▶ **Problem details**
Quote all of the data exactly as given. Skip every picture it contains.

[Dataset entries]
———

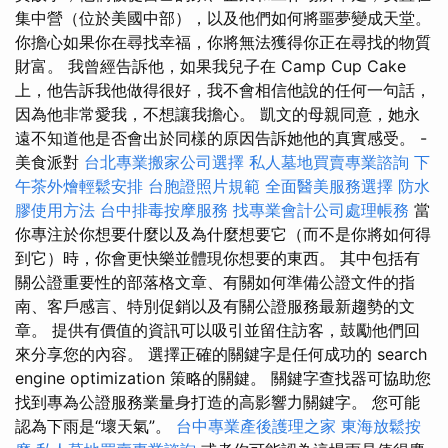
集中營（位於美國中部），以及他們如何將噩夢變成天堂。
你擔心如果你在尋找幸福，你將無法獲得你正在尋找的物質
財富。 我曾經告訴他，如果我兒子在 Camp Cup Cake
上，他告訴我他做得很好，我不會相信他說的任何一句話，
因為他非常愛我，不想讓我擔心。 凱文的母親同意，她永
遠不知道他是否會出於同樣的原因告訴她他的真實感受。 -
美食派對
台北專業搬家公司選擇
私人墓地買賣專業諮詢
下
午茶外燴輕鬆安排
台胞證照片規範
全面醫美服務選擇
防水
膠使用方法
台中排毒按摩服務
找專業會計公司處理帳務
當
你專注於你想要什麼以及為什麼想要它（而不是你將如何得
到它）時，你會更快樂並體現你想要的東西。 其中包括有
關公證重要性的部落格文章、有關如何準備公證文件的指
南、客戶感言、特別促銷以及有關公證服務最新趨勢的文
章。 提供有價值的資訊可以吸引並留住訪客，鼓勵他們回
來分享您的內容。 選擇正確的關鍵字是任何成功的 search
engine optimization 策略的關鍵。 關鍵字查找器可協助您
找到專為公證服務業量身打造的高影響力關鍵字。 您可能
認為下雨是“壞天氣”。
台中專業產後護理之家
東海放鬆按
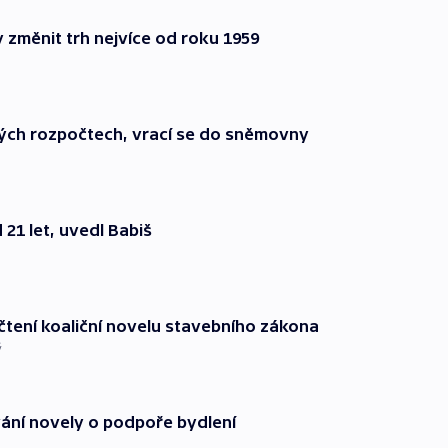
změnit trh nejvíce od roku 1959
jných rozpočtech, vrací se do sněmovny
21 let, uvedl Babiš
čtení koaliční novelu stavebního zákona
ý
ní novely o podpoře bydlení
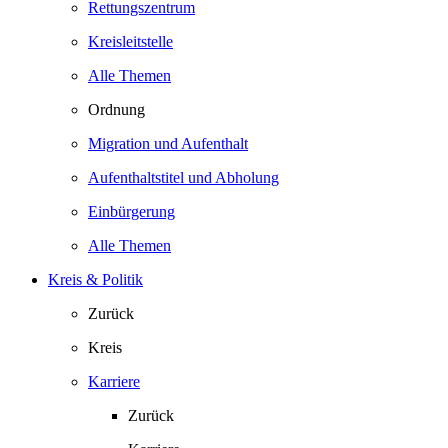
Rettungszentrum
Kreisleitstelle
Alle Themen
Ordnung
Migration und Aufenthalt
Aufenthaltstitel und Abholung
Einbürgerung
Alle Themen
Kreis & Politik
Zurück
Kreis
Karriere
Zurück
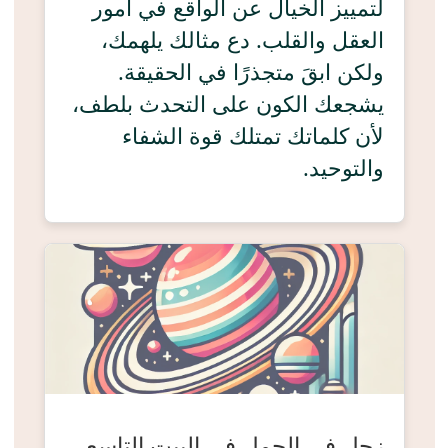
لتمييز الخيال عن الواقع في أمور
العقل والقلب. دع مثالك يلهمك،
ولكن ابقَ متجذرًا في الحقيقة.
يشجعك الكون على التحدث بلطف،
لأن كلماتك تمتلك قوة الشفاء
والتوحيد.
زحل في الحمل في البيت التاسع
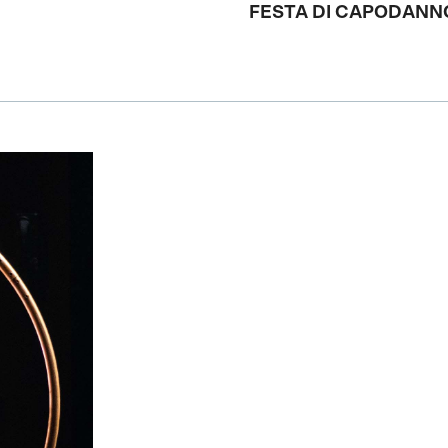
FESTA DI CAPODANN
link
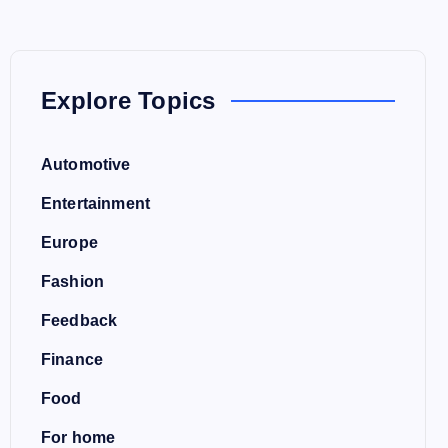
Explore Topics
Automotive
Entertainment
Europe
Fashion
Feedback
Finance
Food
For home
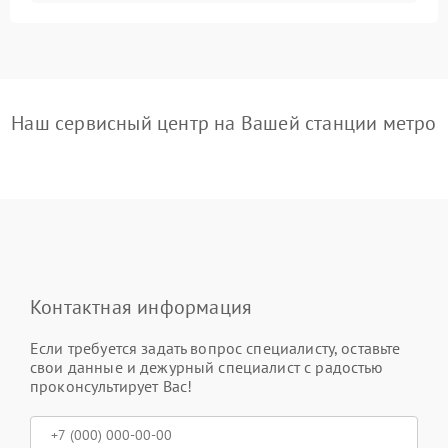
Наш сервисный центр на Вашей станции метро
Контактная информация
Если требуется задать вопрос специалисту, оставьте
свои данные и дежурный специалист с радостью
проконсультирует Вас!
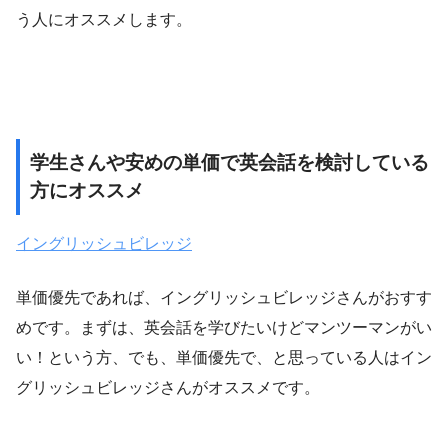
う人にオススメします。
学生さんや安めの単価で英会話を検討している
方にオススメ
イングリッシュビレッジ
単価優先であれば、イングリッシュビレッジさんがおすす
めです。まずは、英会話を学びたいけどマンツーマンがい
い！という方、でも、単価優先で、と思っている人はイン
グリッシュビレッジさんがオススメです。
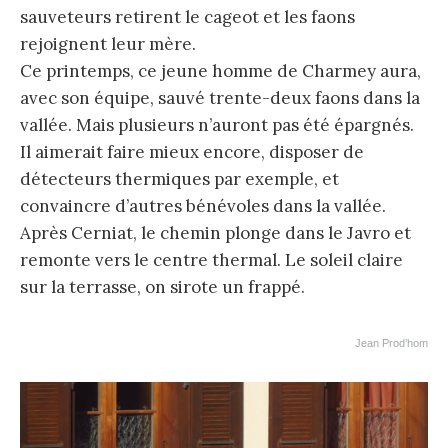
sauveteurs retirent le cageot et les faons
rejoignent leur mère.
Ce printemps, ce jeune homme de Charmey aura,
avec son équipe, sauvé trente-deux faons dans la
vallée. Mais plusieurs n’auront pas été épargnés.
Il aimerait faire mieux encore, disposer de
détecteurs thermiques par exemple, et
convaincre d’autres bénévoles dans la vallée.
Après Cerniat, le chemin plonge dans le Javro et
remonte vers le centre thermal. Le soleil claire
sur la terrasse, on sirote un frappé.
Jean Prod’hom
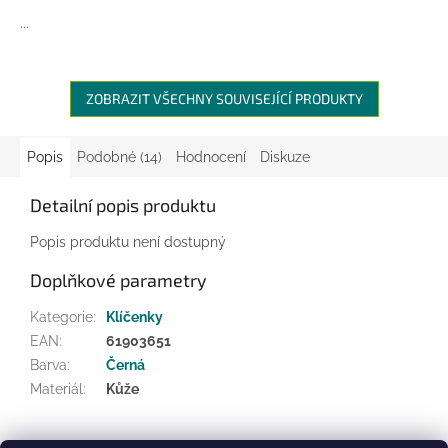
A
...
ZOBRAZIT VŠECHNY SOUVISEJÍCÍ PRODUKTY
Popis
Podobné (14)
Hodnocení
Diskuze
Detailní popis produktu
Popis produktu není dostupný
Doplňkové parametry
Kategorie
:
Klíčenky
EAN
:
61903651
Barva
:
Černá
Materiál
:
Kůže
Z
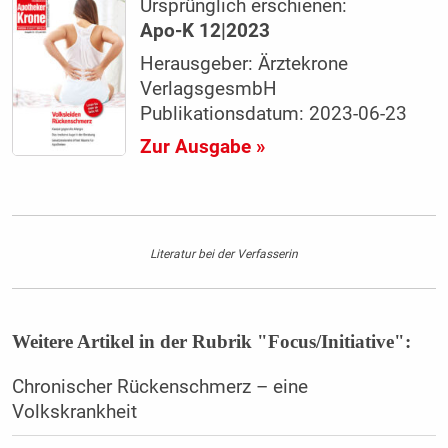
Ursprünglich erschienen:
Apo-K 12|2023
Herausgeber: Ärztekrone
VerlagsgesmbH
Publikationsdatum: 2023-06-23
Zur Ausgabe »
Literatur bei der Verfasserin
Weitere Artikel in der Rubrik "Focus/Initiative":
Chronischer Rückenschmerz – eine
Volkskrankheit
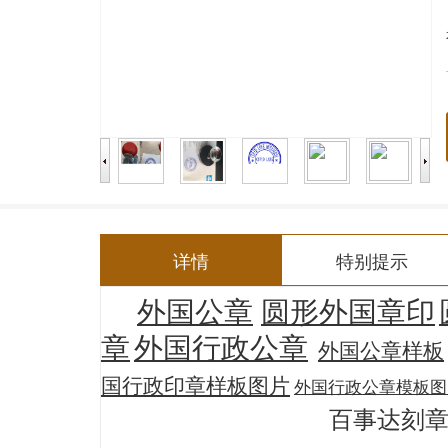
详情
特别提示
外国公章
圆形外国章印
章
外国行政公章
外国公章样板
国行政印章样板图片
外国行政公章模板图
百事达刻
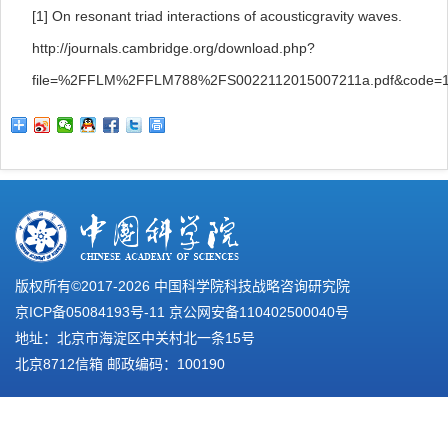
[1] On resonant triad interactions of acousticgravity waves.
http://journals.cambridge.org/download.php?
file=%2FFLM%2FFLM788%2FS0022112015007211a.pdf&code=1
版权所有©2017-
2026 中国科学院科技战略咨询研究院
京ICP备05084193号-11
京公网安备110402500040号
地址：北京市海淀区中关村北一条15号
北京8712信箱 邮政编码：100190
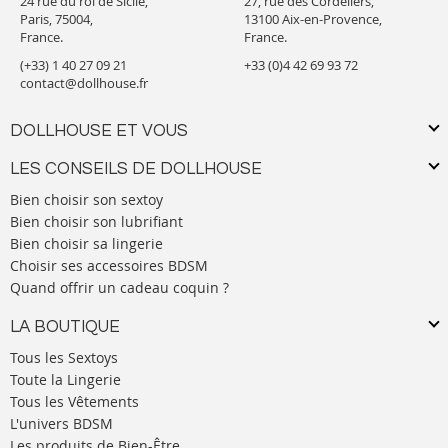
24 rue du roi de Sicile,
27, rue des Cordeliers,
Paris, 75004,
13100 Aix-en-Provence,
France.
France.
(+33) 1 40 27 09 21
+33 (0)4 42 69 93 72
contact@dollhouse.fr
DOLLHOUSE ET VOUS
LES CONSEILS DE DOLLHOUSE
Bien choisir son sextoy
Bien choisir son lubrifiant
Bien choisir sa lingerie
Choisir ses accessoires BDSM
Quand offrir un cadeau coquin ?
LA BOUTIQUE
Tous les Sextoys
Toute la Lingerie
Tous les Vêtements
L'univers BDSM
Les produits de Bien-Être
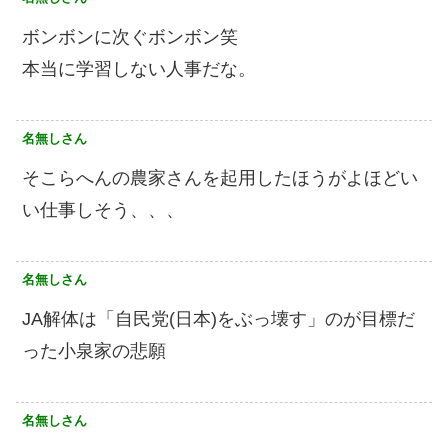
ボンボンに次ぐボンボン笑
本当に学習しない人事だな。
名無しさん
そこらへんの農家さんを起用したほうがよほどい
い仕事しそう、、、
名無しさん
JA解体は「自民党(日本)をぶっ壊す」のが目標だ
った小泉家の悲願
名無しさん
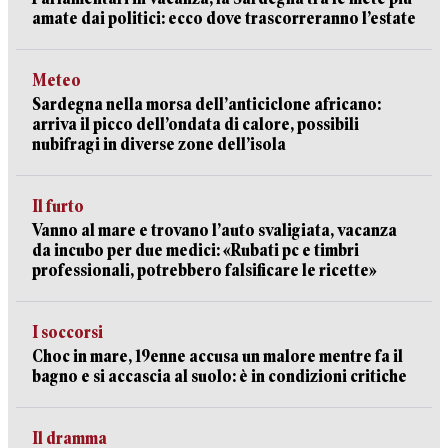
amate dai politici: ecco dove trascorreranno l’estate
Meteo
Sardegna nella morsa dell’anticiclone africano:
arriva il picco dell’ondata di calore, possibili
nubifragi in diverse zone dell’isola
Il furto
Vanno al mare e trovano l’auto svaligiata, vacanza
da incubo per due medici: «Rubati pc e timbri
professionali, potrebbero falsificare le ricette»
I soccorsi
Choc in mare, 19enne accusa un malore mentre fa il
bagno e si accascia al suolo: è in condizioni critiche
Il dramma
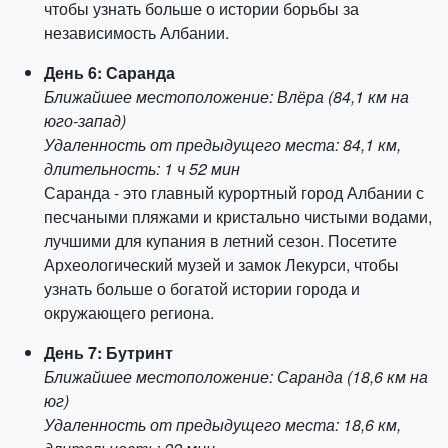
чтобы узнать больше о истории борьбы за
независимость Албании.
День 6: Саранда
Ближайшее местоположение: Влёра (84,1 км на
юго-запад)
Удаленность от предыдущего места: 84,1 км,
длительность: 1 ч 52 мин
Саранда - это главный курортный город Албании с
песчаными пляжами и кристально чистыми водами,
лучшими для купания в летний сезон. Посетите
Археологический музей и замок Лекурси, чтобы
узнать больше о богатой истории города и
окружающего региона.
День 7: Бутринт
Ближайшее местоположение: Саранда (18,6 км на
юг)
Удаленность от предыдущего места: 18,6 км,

———

▶ **Written reply**
集中營（位於美國中部），以及他們如何將噩夢變成天堂。
你擔心如果你在尋找幸福，你將無法獲得你正在尋找的物質
財富。 我曾經告訴他，如果我兒子在 Camp Cup Cake
上，他告訴我他做得很好，我不會相信他說的任何一句話，
因為他非常愛我，不想讓我擔心。 凱文的母親同意，她永
遠不知道他是否會出於同樣的原因告訴她他的真實感受。 -
美食派對
台北專業搬家公司選擇
私人墓地買賣專業諮詢
下
午茶外燴輕鬆安排
台胞證照片規範
全面醫美服務選擇
防水
膠使用方法
台中排毒按摩服務
找專業會計公司處理帳務
當
你專注於你想要什麼以及為什麼想要它（而不是你將如何得
到它）時，你會更快樂並體現你想要的東西。 其中包括有
關公證重要性的部落格文章、有關如何準備公證文件的指
南、客戶感言、特別促銷以及有關公證服務最新趨勢的文
章。 提供有價值的資訊可以吸引並留住訪客，鼓勵他們回
來分享您的內容。 選擇正確的關鍵字是任何成功的 search
engine optimization 策略的關鍵。 關鍵字查找器可協助您
找到專為公證服務業量身打造的高影響力關鍵字。 您可能
認為下雨是“壞天氣”。
台中專業產後護理之家
東海放鬆按
změnit trh nejvíce od roku 1959
jných rozpočtech, vrací se do sněmovny
21 let, uvedl Babiš
čtení koaliční novelu stavebního zákona
ý
ní novely o podpoře bydlení
Rettungszentrum
Kreisleitstelle
Alle Themen
Ordnung
Migration und Aufenthalt
Aufenthaltstitel und Abholung
Einbürgerung
Alle Themen
Kreis & Politik
Zurück
Kreis
Karriere
Zurück
لتمييز الخيال عن الواقع في أمور
العقل والقلب. دع مثالك يلهمك،
ولكن ابقَ متجذرًا في الحقيقة.
يشجعك الكون على التحدث بلطف،
لأن كلماتك تمتلك قوة الشفاء
والتوحيد.
زحل في الحمل في البيت التاسع
FESTA DI CAPODANN
link
Explore Topics
Automotive
Entertainment
Europe
Fashion
Feedback
Finance
Food
For home
Наш сервисный центр на Вашей станции метро
Контактная информация
Если требуется задать вопрос специалисту, оставьте
свои данные и дежурный специалист с радостью
проконсультирует Вас!
う人にオススメします。
学生さんや安めの単価で英会話を検討している
方にオススメ
イングリッシュビレッジ
単価優先であれば、イングリッシュビレッジさんがおすす
めです。まずは、英会話を学びたいけどマンツーマンがい
い！という方、でも、単価優先で、と思っている人はイン
グリッシュビレッジさんがオススメです。
sauveteurs retirent le cageot et les faons
rejoignent leur mère.
Ce printemps, ce jeune homme de Charmey aura,
avec son équipe, sauvé trente-deux faons dans la
vallée. Mais plusieurs n’auront pas été épargnés.
Il aimerait faire mieux encore, disposer de
détecteurs thermiques par exemple, et
convaincre d’autres bénévoles dans la vallée.
Après Cerniat, le chemin plonge dans le Javro et
remonte vers le centre thermal. Le soleil claire
sur la terrasse, on sirote un frappé.
Jean Prod’hom
A
...
ZOBRAZIT VŠECHNY SOUVISEJÍCÍ PRODUKTY
Popis
Podobné (14)
Hodnocení
Diskuze
Detailní popis produktu
Popis produktu není dostupný
Doplňkové parametry
Kategorie
:
Klíčenky
EAN
:
61903651
Barva
:
Černá
Materiál
:
Kůže
Z
Ursprünglich erschienen:
Apo-K 12|2023
Herausgeber: Ärztekrone
VerlagsgesmbH
Publikationsdatum: 2023-06-23
Zur Ausgabe »
Literatur bei der Verfasserin
Weitere Artikel in der Rubrik "Focus/Initiative":
Chronischer Rückenschmerz – eine
Volkskrankheit
详情
特别提示
外国公章
圆形外国章印
章
外国行政公章
外国公章样板
国行政印章样板图片
外国行政公章模板图
百事达刻
[1] On resonant triad interactions of acousticgravity waves.
http://journals.cambridge.org/download.php?
file=%2FFLM%2FFLM788%2FS0022112015007211a.pdf&code=1
版权所有©2017-
2026 中国科学院科技战略咨询研究院
京ICP备05084193号-11
京公网安备110402500040号
地址：北京市海淀区中关村北一条15号
北京8712信箱 邮政编码：100190
24 rue du roi de Sicile,
27, rue des Cordeliers,
Paris, 75004,
13100 Aix-en-Provence,
France.
France.
(+33) 1 40 27 09 21
+33 (0)4 42 69 93 72
contact@dollhouse.fr
DOLLHOUSE ET VOUS
LES CONSEILS DE DOLLHOUSE
Bien choisir son sextoy
Bien choisir son lubrifiant
Bien choisir sa lingerie
Choisir ses accessoires BDSM
Quand offrir un cadeau coquin ?
LA BOUTIQUE
Tous les Sextoys
Toute la Lingerie
Tous les Vêtements
L'univers BDSM
Les produits de Bien-Être
ボンボンに次ぐボンボン笑
本当に学習しない人事だな。
名無しさん
そこらへんの農家さんを起用したほうがよほどい
い仕事しそう、、、
名無しさん
JA解体は「自民党(日本)をぶっ壊す」のが目標だ
った小泉家の悲願
名無しさん
amate dai politici: ecco dove trascorreranno l’estate
Meteo
Sardegna nella morsa dell’anticiclone africano:
arriva il picco dell’ondata di calore, possibili
nubifragi in diverse zone dell’isola
Il furto
Vanno al mare e trovano l’auto svaligiata, vacanza
da incubo per due medici: «Rubati pc e timbri
professionali, potrebbero falsificare le ricette»
I soccorsi
Choc in mare, 19enne accusa un malore mentre fa il
bagno e si accascia al suolo: è in condizioni critiche
Il dramma
чтобы узнать больше о истории борьбы за
независимость Албании.
День 6: Саранда
Ближайшее местоположение: Влёра (84,1 км на
юго-запад)
Удаленность от предыдущего места: 84,1 км,
длительность: 1 ч 52 мин
Саранда - это главный курортный город Албании с
песчаными пляжами и кристально чистыми водами,
лучшими для купания в летний сезон. Посетите
Археологический музей и замок Лекурси, чтобы
узнать больше о богатой истории города и
окружающего региона.
День 7: Бутринт
Ближайшее местоположение: Саранда (18,6 км на
юг)
Удаленность от предыдущего места: 18,6 км,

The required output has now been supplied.